В апреле мне удалось впервые добраться до института Вишневского. От метро «Серпуховская» до знака с номером 27, не переходя дороги, налево, — открытая проходная, через сто метров крытое крыльцо «Гнойная хирургия». За учебник с таким названием во время войны получил Сталинскую премию Святитель-хирург Архиепископ Лука (Войно-Ясенецкий)…

Железная дверь, мешок для куртки, второй этаж, бахилы, девятая палата, «Привет, Стасик» — «Здравствуй… Добрался всё-таки…»

Проведя в палате на четверых весь день, я легко вообразил себя пятым. Иногда по коридору медленно и треного переступали мужчины и женщины, заново учившиеся ходить. Старые костыли и серые халаты заставляли вспомнить военные времена…

В мае за Рассадина снова взялись, а за спасение ноги было шестьдесят процентов против сорока; изрезали всю ступню, раны зашивали через две недели и без всякого наркоза…

— Была такая боль, — он не добавил, какая, но до меня дошло.

— Ты — стоик, — сказал я, не найдя ничего лучшего.


Натан Эйдельман ушёл слишком рано. Слишком.

▬▬▬▬▬▬▬▬▬▬

* **ЗАДАНИЯ**
(1) Пожалуйста, измените часть фрагмента, которая открывается словами, содержащими «Железная дверь, мешок», и заканчивается на «найдя ничего лучшего.»: поставьте «обезболивания» вместо «наркоза».
(2) Какие пункты фрагмент перечисляет через запятую перед словами «Привет, Стасик»? Назовите все.
(3) Изложите суть фрагмента в двух предложениях.
Эти данные взяты из другого источника.

* **ЗАПИСИ**
▬▬▬▬▬▬▬▬▬▬

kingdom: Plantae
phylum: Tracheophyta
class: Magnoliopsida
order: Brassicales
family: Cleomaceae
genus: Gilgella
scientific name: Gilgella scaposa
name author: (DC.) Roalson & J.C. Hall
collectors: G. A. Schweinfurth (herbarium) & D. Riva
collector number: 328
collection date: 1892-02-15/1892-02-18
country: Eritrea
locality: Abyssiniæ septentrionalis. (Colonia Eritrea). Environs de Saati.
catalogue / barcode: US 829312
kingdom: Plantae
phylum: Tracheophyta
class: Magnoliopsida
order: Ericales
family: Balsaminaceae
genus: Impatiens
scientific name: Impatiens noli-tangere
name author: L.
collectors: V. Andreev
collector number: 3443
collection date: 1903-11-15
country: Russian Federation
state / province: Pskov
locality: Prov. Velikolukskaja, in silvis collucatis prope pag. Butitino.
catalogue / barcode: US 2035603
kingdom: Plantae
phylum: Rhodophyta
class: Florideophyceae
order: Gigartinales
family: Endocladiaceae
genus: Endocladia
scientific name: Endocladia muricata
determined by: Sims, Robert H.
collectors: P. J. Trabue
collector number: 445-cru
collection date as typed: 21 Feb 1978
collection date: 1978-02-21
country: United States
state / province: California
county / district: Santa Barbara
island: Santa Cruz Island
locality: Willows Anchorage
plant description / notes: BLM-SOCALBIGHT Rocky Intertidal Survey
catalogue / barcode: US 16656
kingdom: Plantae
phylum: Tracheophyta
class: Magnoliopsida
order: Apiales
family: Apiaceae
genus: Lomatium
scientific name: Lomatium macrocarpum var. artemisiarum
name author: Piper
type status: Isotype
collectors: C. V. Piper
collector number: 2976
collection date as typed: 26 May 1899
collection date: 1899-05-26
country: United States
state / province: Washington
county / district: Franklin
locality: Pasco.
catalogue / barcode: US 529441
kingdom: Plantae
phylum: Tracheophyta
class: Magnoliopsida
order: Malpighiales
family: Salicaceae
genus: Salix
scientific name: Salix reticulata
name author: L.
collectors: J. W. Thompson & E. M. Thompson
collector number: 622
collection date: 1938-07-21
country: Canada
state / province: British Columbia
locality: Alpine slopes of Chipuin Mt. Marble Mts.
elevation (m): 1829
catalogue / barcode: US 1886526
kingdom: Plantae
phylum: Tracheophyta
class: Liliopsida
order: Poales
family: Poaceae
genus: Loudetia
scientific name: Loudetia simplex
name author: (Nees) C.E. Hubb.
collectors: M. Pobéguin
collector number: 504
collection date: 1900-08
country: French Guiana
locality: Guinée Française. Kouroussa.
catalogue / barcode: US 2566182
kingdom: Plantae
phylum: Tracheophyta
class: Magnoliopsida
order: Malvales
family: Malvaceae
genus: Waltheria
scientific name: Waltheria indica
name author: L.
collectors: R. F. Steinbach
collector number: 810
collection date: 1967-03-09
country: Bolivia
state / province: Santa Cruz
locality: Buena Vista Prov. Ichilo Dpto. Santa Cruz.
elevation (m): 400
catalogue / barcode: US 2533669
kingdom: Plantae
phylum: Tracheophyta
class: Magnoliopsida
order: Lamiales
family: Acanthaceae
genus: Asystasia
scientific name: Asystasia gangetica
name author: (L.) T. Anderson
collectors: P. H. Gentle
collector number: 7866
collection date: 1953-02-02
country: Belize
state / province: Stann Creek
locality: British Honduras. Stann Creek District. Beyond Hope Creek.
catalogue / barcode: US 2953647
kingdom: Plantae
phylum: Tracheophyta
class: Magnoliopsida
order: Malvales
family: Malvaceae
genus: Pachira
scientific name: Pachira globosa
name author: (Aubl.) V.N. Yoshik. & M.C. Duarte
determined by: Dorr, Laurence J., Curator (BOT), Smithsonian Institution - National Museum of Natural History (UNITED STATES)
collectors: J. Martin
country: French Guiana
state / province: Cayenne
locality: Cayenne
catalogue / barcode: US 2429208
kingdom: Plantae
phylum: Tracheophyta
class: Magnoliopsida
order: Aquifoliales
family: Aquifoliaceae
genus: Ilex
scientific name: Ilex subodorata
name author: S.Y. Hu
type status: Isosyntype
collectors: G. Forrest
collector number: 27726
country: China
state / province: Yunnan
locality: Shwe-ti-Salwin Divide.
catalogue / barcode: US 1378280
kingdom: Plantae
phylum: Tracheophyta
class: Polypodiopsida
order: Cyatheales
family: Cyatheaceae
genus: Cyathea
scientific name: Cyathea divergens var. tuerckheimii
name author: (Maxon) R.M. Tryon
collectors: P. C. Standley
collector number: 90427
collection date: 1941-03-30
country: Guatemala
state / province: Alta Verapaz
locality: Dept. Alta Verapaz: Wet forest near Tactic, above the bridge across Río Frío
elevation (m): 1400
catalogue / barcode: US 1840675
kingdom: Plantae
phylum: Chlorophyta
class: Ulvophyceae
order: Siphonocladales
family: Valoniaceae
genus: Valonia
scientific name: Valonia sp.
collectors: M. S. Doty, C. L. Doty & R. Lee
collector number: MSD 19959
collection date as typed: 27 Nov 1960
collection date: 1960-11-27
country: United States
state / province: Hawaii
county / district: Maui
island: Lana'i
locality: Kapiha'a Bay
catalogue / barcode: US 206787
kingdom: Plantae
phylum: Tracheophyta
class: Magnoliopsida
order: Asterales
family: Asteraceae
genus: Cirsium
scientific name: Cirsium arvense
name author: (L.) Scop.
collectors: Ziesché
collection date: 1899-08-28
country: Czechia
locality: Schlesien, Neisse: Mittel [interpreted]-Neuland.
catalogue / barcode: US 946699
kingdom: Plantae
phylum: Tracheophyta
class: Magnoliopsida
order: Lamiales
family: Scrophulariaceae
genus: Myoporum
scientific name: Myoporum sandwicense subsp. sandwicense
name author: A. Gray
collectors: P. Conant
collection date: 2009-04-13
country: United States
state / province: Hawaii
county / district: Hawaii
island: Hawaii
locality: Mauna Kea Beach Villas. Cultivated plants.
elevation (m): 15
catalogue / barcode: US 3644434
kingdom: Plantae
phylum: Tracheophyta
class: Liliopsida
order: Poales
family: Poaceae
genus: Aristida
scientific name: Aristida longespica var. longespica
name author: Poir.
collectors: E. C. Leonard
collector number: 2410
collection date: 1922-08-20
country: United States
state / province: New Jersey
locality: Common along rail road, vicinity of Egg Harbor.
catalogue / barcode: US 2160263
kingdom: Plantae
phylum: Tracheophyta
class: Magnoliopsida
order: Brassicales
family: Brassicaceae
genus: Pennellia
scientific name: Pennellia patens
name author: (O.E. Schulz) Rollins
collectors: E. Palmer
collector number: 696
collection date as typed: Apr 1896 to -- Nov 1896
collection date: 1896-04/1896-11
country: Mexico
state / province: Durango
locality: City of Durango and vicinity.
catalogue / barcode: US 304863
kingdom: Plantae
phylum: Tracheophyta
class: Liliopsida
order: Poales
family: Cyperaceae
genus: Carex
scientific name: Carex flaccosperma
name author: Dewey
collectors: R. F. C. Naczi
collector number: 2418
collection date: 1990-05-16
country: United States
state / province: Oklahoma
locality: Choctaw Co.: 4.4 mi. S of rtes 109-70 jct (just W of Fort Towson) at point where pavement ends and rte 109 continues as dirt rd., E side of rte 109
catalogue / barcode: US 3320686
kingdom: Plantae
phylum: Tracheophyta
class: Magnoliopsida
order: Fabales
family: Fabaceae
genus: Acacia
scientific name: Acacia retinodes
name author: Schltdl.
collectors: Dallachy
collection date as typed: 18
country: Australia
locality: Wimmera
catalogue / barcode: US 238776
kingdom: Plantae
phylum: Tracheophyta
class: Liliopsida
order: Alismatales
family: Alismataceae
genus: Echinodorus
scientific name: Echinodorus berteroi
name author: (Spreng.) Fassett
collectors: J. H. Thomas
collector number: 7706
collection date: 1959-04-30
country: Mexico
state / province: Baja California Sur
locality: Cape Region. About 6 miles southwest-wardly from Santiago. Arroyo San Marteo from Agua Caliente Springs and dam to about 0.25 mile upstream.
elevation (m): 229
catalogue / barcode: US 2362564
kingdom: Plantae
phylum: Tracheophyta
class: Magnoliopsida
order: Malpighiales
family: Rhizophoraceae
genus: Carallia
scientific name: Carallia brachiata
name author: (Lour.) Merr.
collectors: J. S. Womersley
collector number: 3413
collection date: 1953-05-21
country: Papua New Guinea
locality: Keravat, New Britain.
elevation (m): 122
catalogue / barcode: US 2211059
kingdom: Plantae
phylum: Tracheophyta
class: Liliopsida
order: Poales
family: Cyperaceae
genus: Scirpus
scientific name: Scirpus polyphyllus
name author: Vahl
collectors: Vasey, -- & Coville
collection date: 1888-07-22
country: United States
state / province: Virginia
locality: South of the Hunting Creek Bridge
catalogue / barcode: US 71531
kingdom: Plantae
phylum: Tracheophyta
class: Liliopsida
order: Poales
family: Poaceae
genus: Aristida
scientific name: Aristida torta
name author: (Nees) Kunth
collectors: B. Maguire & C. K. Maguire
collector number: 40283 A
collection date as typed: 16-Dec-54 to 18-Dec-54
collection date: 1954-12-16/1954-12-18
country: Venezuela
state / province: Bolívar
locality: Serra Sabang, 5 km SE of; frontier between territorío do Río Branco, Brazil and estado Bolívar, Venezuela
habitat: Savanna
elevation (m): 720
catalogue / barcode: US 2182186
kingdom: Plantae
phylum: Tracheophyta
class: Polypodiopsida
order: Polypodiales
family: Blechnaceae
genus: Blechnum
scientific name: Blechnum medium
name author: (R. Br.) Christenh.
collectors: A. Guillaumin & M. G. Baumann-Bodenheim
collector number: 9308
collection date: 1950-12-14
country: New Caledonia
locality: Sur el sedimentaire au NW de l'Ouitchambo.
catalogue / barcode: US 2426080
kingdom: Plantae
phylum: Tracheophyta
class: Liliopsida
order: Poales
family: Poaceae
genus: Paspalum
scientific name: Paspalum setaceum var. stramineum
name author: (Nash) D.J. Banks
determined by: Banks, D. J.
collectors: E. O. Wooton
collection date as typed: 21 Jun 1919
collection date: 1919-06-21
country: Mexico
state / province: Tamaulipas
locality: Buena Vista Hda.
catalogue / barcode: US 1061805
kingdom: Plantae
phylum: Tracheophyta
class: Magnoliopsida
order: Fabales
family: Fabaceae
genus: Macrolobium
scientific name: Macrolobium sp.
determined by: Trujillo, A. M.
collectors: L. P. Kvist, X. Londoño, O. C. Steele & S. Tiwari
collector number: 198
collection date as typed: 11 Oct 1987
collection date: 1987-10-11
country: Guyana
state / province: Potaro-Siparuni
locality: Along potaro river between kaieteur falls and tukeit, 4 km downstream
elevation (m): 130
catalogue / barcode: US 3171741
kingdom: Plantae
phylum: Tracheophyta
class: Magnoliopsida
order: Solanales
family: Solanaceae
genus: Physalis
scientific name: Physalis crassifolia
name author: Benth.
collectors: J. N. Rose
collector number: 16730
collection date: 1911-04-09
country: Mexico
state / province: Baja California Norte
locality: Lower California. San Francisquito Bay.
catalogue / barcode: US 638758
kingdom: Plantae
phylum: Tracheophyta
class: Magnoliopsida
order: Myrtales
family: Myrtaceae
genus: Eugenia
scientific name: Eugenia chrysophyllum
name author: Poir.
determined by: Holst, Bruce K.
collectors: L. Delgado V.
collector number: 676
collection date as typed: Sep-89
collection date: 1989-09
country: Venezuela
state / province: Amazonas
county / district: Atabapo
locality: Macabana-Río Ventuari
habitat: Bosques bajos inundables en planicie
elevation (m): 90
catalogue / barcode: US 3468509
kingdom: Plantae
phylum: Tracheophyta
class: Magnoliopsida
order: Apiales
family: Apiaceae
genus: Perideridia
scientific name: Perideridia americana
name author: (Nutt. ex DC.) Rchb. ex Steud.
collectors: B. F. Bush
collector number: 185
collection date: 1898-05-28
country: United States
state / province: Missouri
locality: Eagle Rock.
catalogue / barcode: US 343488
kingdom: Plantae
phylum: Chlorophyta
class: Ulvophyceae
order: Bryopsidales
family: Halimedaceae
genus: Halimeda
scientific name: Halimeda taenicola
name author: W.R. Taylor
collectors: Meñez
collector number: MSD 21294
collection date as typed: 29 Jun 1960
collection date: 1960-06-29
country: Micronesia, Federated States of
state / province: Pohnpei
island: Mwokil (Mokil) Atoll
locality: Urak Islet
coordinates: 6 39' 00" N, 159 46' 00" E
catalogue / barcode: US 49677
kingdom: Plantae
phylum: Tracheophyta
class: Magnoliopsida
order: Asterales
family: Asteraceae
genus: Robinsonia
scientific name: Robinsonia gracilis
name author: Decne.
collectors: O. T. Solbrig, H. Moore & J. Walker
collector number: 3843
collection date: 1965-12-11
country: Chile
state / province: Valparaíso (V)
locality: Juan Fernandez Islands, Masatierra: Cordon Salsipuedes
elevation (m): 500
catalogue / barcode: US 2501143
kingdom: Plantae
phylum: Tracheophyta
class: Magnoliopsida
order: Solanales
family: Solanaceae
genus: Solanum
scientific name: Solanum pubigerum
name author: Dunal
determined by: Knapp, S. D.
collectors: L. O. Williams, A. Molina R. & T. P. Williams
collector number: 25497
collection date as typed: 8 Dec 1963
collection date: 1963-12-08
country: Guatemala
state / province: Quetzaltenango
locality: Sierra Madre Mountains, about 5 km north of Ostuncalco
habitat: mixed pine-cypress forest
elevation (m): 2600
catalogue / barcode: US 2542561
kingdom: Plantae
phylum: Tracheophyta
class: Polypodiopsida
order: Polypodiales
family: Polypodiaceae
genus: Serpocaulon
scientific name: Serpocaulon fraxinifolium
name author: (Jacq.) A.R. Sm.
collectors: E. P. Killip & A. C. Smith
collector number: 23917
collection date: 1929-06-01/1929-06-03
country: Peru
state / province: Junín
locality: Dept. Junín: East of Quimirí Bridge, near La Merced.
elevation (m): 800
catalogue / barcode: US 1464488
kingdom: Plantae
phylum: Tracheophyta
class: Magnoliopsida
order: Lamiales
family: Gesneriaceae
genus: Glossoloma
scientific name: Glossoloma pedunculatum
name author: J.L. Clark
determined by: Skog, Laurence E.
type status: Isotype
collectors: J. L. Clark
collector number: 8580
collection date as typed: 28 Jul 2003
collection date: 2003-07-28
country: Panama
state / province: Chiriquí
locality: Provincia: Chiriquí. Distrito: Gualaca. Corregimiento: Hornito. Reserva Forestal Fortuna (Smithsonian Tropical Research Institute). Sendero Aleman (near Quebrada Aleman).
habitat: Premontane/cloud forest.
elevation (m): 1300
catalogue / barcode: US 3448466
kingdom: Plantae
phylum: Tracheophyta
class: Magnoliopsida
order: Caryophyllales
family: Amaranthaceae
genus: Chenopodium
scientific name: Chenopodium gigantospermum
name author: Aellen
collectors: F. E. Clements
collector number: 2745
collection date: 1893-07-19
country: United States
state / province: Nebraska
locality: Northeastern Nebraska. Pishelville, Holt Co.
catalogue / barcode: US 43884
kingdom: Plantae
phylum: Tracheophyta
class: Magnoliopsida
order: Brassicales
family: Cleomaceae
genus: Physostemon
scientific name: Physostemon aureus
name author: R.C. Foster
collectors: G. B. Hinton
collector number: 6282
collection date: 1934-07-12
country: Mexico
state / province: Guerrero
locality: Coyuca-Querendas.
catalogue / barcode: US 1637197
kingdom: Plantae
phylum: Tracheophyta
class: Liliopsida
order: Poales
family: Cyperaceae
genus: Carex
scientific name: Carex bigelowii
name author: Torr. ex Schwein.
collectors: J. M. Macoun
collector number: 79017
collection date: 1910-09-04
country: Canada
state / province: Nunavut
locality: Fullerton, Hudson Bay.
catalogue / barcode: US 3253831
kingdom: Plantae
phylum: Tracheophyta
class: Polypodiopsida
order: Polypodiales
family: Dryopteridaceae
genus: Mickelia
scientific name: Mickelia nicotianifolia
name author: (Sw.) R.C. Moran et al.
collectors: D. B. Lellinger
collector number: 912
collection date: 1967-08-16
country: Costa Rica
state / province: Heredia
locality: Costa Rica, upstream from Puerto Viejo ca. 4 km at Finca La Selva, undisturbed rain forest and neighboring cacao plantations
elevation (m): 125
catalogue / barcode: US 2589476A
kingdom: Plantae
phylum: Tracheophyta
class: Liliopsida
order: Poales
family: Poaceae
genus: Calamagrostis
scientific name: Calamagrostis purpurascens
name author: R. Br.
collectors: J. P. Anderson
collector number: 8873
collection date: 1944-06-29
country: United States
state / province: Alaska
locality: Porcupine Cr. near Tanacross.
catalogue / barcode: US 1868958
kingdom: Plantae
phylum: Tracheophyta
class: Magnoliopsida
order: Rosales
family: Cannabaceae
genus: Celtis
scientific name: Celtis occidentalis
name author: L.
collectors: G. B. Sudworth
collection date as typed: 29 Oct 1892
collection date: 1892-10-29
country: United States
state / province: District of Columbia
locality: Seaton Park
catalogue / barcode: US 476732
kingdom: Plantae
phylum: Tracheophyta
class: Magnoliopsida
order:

▬▬▬▬▬▬▬▬▬▬

* **ОТВЕТЫ**
(1)
Железная дверь, мешок для куртки, второй этаж, бахилы, девятая палата, «Привет, Стасик» — «Здравствуй… Добрался всё-таки…»

Проведя в палате на четверых весь день, я легко вообразил себя пятым. Иногда по коридору медленно и треного переступали мужчины и женщины, заново учившиеся ходить. Старые костыли и серые халаты заставляли вспомнить военные времена…

В мае за Рассадина снова взялись, а за спасение ноги было шестьдесят процентов против сорока; изрезали всю ступню, раны зашивали через две недели и без всякого обезболивания…

— Была такая боль, — он не добавил, какая, но до меня дошло.

— Ты — стоик, — сказал я, не найдя ничего лучшего.

(2) Железная дверь, мешок для куртки, второй этаж, бахилы, девятая палата.

(3) В апреле автору впервые удалось добраться до института Вишневского и провести весь день в палате на четверых. В мае за Рассадина снова взялись: изрезали всю ступню, а раны зашивали через две недели и без всякого наркоза.